4 Aug 2009
Yet another reason to love Open Source Content Management
Man, I don’t miss delivering solutions on top of Documentum. After reading Laurence Hart’s post on Documentum Developer Edition, I’m reminded how much I take for granted working exclusively in the open source content management world.
Laurence’s post was intended to discuss the ins and outs of Documentum’s efforts to make it easier for developers, and, as usual, he’s done a good job of that. But it also underscores the benefits enjoyed by those who work in open source land. In case you don’t know how good you’ve got it, my open source brothers and sisters, check it out:
Developers working with closed source ECM vendors have to pay to get the software
As Laurence points out,
“There are lots of independent consultants out there that have trouble keeping-up with the technology because they can’t afford to become partners for the requisite fee.”
If you are a developer looking to go deep on closed source software, you have no choice but to pay. There’s no other way to get access to the software. Sometimes you can’t even get access to the documentation or the bug database without a paid-up partner account (or a client that lets you use theirs).
[UPDATE: Jerry Silver, from EMC, points out that the Documentum Developer Edition is a free download. My original post made it sound like you had to be part of the partner program to obtain the download.]
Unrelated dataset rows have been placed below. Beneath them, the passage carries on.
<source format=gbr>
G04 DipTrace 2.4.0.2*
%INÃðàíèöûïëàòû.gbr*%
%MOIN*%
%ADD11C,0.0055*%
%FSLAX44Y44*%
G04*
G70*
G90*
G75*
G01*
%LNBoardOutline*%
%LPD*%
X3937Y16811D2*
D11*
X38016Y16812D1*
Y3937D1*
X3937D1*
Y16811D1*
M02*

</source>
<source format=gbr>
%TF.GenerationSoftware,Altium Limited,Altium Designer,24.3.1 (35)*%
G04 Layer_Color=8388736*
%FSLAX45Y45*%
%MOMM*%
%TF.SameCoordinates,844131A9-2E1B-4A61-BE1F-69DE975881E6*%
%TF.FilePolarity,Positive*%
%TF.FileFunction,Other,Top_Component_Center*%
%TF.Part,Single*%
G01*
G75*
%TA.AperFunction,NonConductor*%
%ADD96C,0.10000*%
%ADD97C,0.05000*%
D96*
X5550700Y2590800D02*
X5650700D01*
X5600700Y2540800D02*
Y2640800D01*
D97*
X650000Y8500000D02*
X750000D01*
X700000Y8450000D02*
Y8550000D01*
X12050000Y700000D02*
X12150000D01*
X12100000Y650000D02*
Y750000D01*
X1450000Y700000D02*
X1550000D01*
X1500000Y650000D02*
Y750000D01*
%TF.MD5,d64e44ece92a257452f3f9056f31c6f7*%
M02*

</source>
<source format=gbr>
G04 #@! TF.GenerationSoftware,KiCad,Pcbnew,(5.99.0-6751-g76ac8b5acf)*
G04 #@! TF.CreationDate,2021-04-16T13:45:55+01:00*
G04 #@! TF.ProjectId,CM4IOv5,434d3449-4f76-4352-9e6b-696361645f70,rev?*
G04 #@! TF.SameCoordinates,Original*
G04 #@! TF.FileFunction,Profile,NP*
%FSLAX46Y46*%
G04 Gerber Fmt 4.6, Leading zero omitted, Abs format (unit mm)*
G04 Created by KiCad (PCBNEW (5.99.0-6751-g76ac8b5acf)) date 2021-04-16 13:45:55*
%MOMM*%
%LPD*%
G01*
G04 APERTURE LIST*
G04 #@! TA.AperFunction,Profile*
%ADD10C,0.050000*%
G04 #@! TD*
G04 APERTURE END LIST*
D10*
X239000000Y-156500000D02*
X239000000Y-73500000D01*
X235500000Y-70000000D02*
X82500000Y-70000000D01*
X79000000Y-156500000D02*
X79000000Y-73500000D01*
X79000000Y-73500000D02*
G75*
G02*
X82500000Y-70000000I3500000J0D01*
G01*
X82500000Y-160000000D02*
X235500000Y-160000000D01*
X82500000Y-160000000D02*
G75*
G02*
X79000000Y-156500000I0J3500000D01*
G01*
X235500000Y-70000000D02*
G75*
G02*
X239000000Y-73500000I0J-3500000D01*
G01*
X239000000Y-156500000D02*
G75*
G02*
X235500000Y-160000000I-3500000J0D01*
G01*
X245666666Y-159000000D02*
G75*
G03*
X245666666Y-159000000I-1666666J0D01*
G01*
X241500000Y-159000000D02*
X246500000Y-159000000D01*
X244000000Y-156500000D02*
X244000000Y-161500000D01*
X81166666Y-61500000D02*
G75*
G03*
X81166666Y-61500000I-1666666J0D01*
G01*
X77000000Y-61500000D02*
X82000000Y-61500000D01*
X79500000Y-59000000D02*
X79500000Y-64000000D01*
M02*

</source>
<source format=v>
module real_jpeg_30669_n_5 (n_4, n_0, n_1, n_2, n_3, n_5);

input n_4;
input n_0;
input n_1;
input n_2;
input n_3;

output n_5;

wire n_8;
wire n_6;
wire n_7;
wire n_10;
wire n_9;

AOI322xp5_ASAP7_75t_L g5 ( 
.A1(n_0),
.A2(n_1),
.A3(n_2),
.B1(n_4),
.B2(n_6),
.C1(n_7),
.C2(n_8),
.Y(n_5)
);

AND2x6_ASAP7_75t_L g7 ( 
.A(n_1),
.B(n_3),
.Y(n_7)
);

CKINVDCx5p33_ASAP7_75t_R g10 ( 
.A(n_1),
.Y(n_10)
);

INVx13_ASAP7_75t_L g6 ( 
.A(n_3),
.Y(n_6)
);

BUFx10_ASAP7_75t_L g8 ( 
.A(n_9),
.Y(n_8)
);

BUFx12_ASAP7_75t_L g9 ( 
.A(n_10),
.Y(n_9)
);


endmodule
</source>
With open source, the barrier to entry is much lower. You pay nothing to get the software. It’s all about the time and energy you put into learning the product and implementing cool solutions.
To be fair, commercial open source vendors often charge partner fees as well, but the bottom line is that it costs nothing to get started with the code.
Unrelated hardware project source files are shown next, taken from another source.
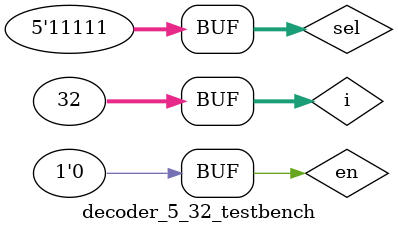
<source format=sv>
`timescale 1ps/1ps
module decoder_2_4(sel, en, out);
	input logic [1:0] sel;
	input logic en;
	output logic [3:0] out;
	
	logic notsel0, notsel1;
	
	not #50 notgate0 (notsel0, sel[0]);
	not #50 notgate1 (notsel1, sel[1]);
	and #50 andgate0 (out[0], notsel0, notsel1, en);
	and #50 andgate1 (out[1], sel[0], notsel1, en);
	and #50 andgate2 (out[2], notsel0, sel[1], en);
	and #50 andgate3 (out[3], sel[0], sel[1], en);
endmodule 

module decoder_2_4_testbench();
	// repeats the variables as explained above
	logic [1:0] sel;
	logic en;
	logic [3:0] out; 
	decoder_2_4 dut (.sel, .en, .out);
	initial begin
	// tests all possible outputs of sel, i0 and i1
		sel=2'b00; en = 1; #100;
		sel=2'b01; #100;
		sel=2'b10; #100;
		sel=2'b11; #100;
		sel=2'b00; en = 0; #100;
		sel=2'b01; #100;
		sel=2'b10; #100;
		sel=2'b11; #100;
	end
endmodule

// creates a basic 3x8 decoder with a 3 bit select, 1 bit enable and 8 bit out
module decoder_3_8(sel, en, out);
	input logic [2:0] sel;
	input logic en;
	output logic [7:0] out;
	
	logic notsel0, notsel1, notsel2;
	
	not #50 notgate0 (notsel0, sel[0]);
	not #50 notgate1 (notsel1, sel[1]);
	not #50 notgate2 (notsel2, sel[2]);
	
	and #50 andgate0 (out[0], notsel0, notsel1, notsel2, en);
	and #50 andgate1 (out[1], sel[0], notsel1, notsel2, en);
	and #50 andgate2 (out[2], notsel0, sel[1], notsel2, en);
	and #50 andgate3 (out[3], sel[0], sel[1], notsel2, en);
	and #50 andgate4 (out[4], notsel0, notsel1, sel[2], en);
	and #50 andgate5 (out[5], sel[0], notsel1,  sel[2], en);
	and #50 andgate6 (out[6], notsel0, sel[1],  sel[2], en);
	and #50 andgate7 (out[7], sel[0], sel[1],  sel[2], en);

endmodule 

// tests the basic 3x8 decoder
module decoder_3_8_testbench();
	// repeats the variables as explained above
	logic [2:0] sel;
	logic en;
	logic [7:0] out;
	decoder_3_8 dut (.sel, .en, .out);
	initial begin
		en =1;
		sel=3'b000; #1000;
		sel=3'b001; #1000;
		sel=3'b010; #1000;
		sel=3'b011; #1000;
		sel=3'b100; #1000;
		sel=3'b101; #1000;
		sel=3'b110; #1000;
		sel=3'b111; #1000;
		en =0;
		sel=3'b000; #1000;
		sel=3'b001; #1000;
		sel=3'b010; #1000;
		sel=3'b011; #1000;
		sel=3'b100; #1000;
		sel=3'b101; #1000;
		sel=3'b110; #1000;
		sel=3'b111; #1000;
		end
endmodule

// module that creates a 5x32 decoder using a 2x4 decoder and 3 3x8 decoders.
// takes 4 bit wide input sel and 32 bit out as parameters.
module decoder_5_32(sel, en, out);
	input logic [4:0] sel;
	input logic en;
	output logic [31:0] out;
	
	// intermediate wires that will route to each decoders en
	logic [3:0] v;
	
	decoder_2_4 decoder0 (.sel(sel[4:3]), .en(en), .out(v));
	decoder_3_8 decoder1 (.sel(sel[2:0]), .en(v[0]), .out(out[7:0]));
	decoder_3_8 decoder2 (.sel(sel[2:0]), .en(v[1]), .out(out[15:8]));
	decoder_3_8 decoder3 (.sel(sel[2:0]), .en(v[2]), .out(out[23:16]));
	decoder_3_8 decoder4 (.sel(sel[2:0]), .en(v[3]), .out(out[31:24]));
	
endmodule

// testbench for 5x32 decoder
module decoder_5_32_testbench();
	// repeats the variables as explained above
	logic [4:0] sel;
	logic [31:0] out;
	logic en;
	integer i;
	// initializes the mux2_1 module with the reference varibles
	decoder_5_32 dut (.sel, .en, .out);
	initial begin
		en = 1;
		for (i=0; i<32; i++) begin
			sel = i;
			#100;
		end 
		en = 0;
		for (i=0; i<32; i++) begin
			sel = i;
			#100;
		end 
	end
endmodule 
</source>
Developers working with closed source ECM vendors struggle with giant developer footprints
I feel sorry for Laurence’s laptop:
“The complete Development install calls for 3GB of RAM (after a 1.7+GB download). That is no small thing for a development laptop. It needs to be on a newer machine. If you can move the database service to a different box, that will make your life easier.”
Oh dear. A 1.7GB download for a developer setup? Am I downloading a VM image or a content management server? Let’s look at Alfresco for a comparison. Assuming you are starting from scratch, and assuming you are going to go full-on with the Alfresco platform, your total download is right around 300MB. That includes:
- Alfresco SDK
- Alfresco WAR
- Alfresco WCM (Deployment listener and add-on to core repo)
- Apache Tomcat
- Sun JDK
- MySQL (Server and connector)
All of which runs comfortably in 2GB of RAM and won’t even cause your fan to kick on in 4GB.
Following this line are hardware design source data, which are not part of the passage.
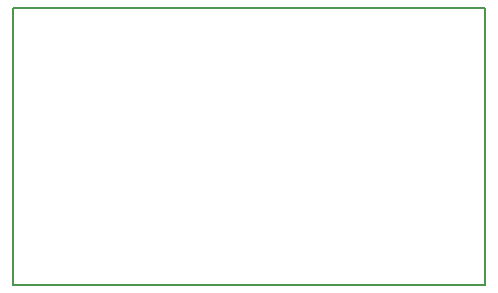
<source format=gbr>
G04 #@! TF.GenerationSoftware,KiCad,Pcbnew,(5.0.1)-3*
G04 #@! TF.CreationDate,2019-04-26T03:26:33+02:00*
G04 #@! TF.ProjectId,piezo_amplifier,7069657A6F5F616D706C69666965722E,rev?*
G04 #@! TF.SameCoordinates,Original*
G04 #@! TF.FileFunction,Profile,NP*
%FSLAX46Y46*%
G04 Gerber Fmt 4.6, Leading zero omitted, Abs format (unit mm)*
G04 Created by KiCad (PCBNEW (5.0.1)-3) date 19/04/26 3:26:33 AM*
%MOMM*%
%LPD*%
G01*
G04 APERTURE LIST*
%ADD10C,0.150000*%
G04 APERTURE END LIST*
D10*
X105000000Y-95000000D02*
X105000000Y-71500000D01*
X145000000Y-95000000D02*
X105000000Y-95000000D01*
X145000000Y-71500000D02*
X145000000Y-95000000D01*
X105000000Y-71500000D02*
X145000000Y-71500000D01*
M02*

</source>
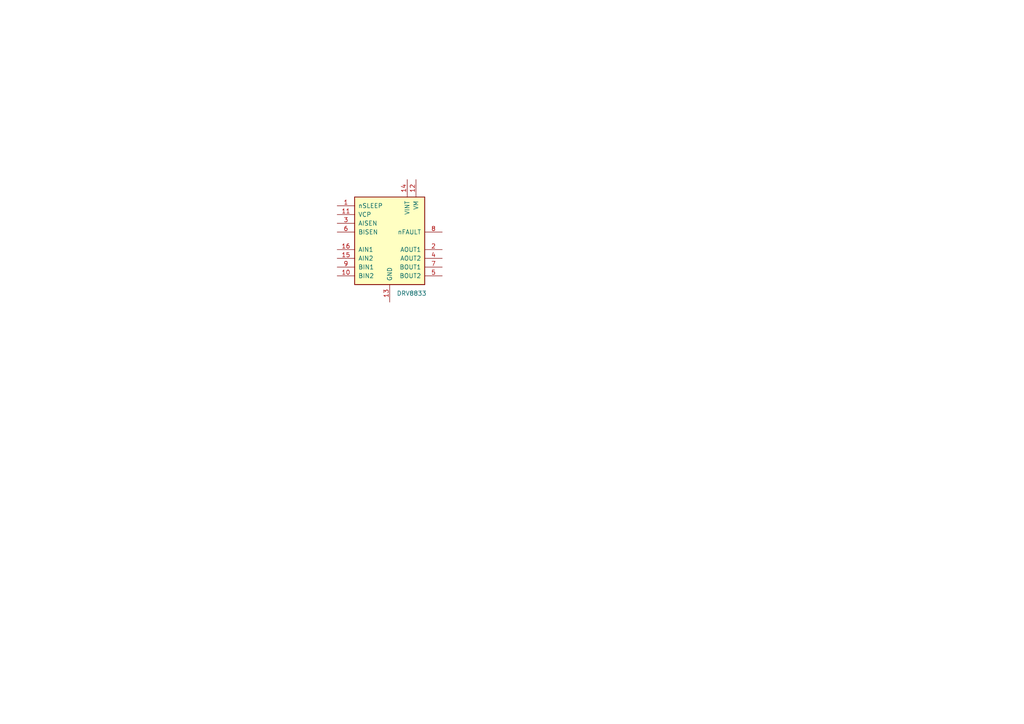
<source format=kicad_sch>
(kicad_sch (version 20211123) (generator eeschema)

  (uuid 3b5e3b21-f033-4783-91c1-4738218592f1)

  (paper "A4")

  


  (symbol (lib_id "Driver_Motor:DRV8833PW") (at 113.03 69.85 0) (unit 1)
    (in_bom yes) (on_board yes) (fields_autoplaced)
    (uuid b76d723a-f220-40d3-99f0-3dbd7d1957d9)
    (property "Reference" "U?" (id 0) (at 115.0494 85.09 0)
      (effects (font (size 1.27 1.27)) (justify left) hide)
    )
    (property "Value" "DRV8833" (id 1) (at 115.0494 85.09 0)
      (effects (font (size 1.27 1.27)) (justify left))
    )
    (property "Footprint" "Package_SO:TSSOP-16_4.4x5mm_P0.65mm" (id 2) (at 124.46 58.42 0)
      (effects (font (size 1.27 1.27)) (justify left) hide)
    )
    (property "Datasheet" "http://www.ti.com/lit/ds/symlink/drv8833.pdf" (id 3) (at 109.22 55.88 0)
      (effects (font (size 1.27 1.27)) hide)
    )
    (pin "1" (uuid ee7dd763-5432-4f9b-b0fe-d455d4445df4))
    (pin "10" (uuid 3467fe27-abfb-4364-a5a3-8fbd196334bb))
    (pin "11" (uuid 6ff0b24b-64f3-45cc-bcd2-25866c3a2ae9))
    (pin "12" (uuid 7396a93d-9020-4ef7-b72f-e03bd9a4629e))
    (pin "13" (uuid 81671ccf-9a82-4a0b-99c3-4eb390a96f60))
    (pin "14" (uuid 09e6d8c7-2c1c-45f1-bbf8-ff860b383fbe))
    (pin "15" (uuid 507f3dfa-eb8e-48e5-a390-0c95a7fc5b9d))
    (pin "16" (uuid 37f9923e-75a7-4fa2-b51b-463d769a7544))
    (pin "2" (uuid 1db2f676-bb7e-41f9-9765-6955cf78bca4))
    (pin "3" (uuid 270120ce-29f4-4ea7-9817-59f3cd9398a0))
    (pin "4" (uuid 87ee1603-a107-4b24-baed-1ca12bfc0a76))
    (pin "5" (uuid 0f45ea73-d01a-4897-ac56-2984604f4684))
    (pin "6" (uuid a82928e6-894a-4dcd-9ce5-2421d84f2ecb))
    (pin "7" (uuid e2e33020-04ae-44de-b0fe-34c283d9bf1b))
    (pin "8" (uuid c205faac-881c-48bf-80e1-61bb6d7e9d1c))
    (pin "9" (uuid 4f4c9764-9922-4184-a851-b8c5bd35d8f8))
  )

  (sheet_instances
    (path "/" (page "1"))
  )

  (symbol_instances
    (path "/b76d723a-f220-40d3-99f0-3dbd7d1957d9"
      (reference "U?") (unit 1) (value "DRV8833") (footprint "Package_SO:TSSOP-16_4.4x5mm_P0.65mm")
    )
  )
)

</source>
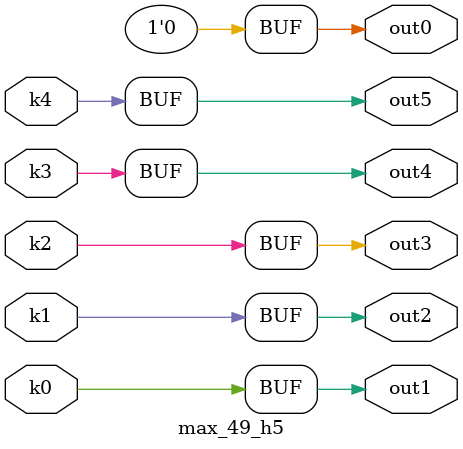
<source format=v>
module max_49(pi00, pi01, pi02, pi03, pi04, pi05, pi06, pi07, pi08, pi09, pi10, pi11, pi12, po0, po1, po2, po3, po4, po5);
input pi00, pi01, pi02, pi03, pi04, pi05, pi06, pi07, pi08, pi09, pi10, pi11, pi12;
output po0, po1, po2, po3, po4, po5;
wire k0, k1, k2, k3, k4;
max_49_w5 DUT1 (pi00, pi01, pi02, pi03, pi04, pi05, pi06, pi07, pi08, pi09, pi10, pi11, pi12, k0, k1, k2, k3, k4);
max_49_h5 DUT2 (k0, k1, k2, k3, k4, po0, po1, po2, po3, po4, po5);
endmodule

module max_49_w5(in12, in11, in10, in9, in8, in7, in6, in5, in4, in3, in2, in1, in0, k4, k3, k2, k1, k0);
input in12, in11, in10, in9, in8, in7, in6, in5, in4, in3, in2, in1, in0;
output k4, k3, k2, k1, k0;
assign k0 =   in0 ? ~in9 : ~in4;
assign k1 =   in0 ? ~in12 : ~in7;
assign k2 =   in0 ? ~in11 : ~in6;
assign k3 =   in0 ? ~in10 : ~in5;
assign k4 =   (((in12 & (~in7 | (~in1 & ~in2))) | (~in7 & ~in1 & ~in2)) & (in8 | ~in3) & (in9 | ~in4) & (in10 | ~in5) & (in11 | ~in6)) | ((in8 | ~in3) & (((in9 | ~in4) & ((in11 & ~in6 & (in10 | ~in5)) | (in10 & ~in5))) | (in9 & ~in4))) | (in8 & ~in3);
endmodule

module max_49_h5(k4, k3, k2, k1, k0, out5, out4, out3, out2, out1, out0);
input k4, k3, k2, k1, k0;
output out5, out4, out3, out2, out1, out0;
assign out0 = 0;
assign out1 = k0;
assign out2 = k1;
assign out3 = k2;
assign out4 = k3;
assign out5 = k4;
endmodule

</source>
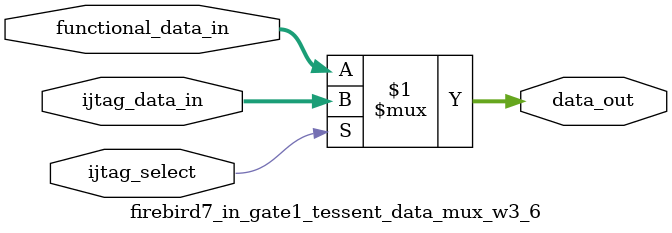
<source format=sv>

module firebird7_in_gate1_tessent_data_mux_w3_6 (
  input wire ijtag_select,
  input wire [2:0]  functional_data_in,
  input wire [2:0]  ijtag_data_in,
  output wire [2:0] data_out
);
assign data_out = (ijtag_select) ? ijtag_data_in : functional_data_in;
endmodule

</source>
Developers working with closed source ECM vendors have less choice
Optaros consultants are now split fairly evenly in their choice of OS across Windows, Mac OS X, and some flavor of Linux. Some people prefer MySQL and some prefer PostgreSQL. Mostly we use Eclipse for Java development but everyone’s got a preference. I use Tomcat for everything locally while others like JBoss. The point is, developers want to use their tools the way they want to. It’s not a stubbornness thing it’s an efficiency thing.
Within my CMS I want the same flexibility. I want to tweak settings. I want to name my database what I want. I want the flexibility to deploy across as many (or as few) nodes as I need to. From Laurence’s post, it sounds like Documentum clearly falls down here.
Developers working with closed source ECM vendors can’t see the code
It’s obvious, I know. For developers that work with open source it is extremely natural to use the CMS source code when debugging or for reference. You don’t even think about it–it’s just there and you use it. Imagine the frustration of someone who works with closed source CMS who has to routinely decompile classes to figure out what’s going on. That truly sucks. What good is a “Developer Edition” that doesn’t come with source code?
Partner defections from closed source are on the rise
I’ve seen recent announcements from multiple partners who were previously exclusive to closed source vendors but are now adding open source to their partner list. This is a reflection of increasing demand by customers who are realizing the business value of open source, especially in tough economic times as well as partners’ desire to make up for sagging demand in the proprietary world. But could it also be that more firms are realizing how much more productive and pleasant it is to work with open source content management?
Help your employer/client see the light
Open source ECM technologies like Alfresco, Drupal, Liferay, Lucene, and many others, are now at or beyond their closed source equivalents. If you are a developer who’s sick of the shackles closed source CMS places on you, why not suggest exploring open source alternatives?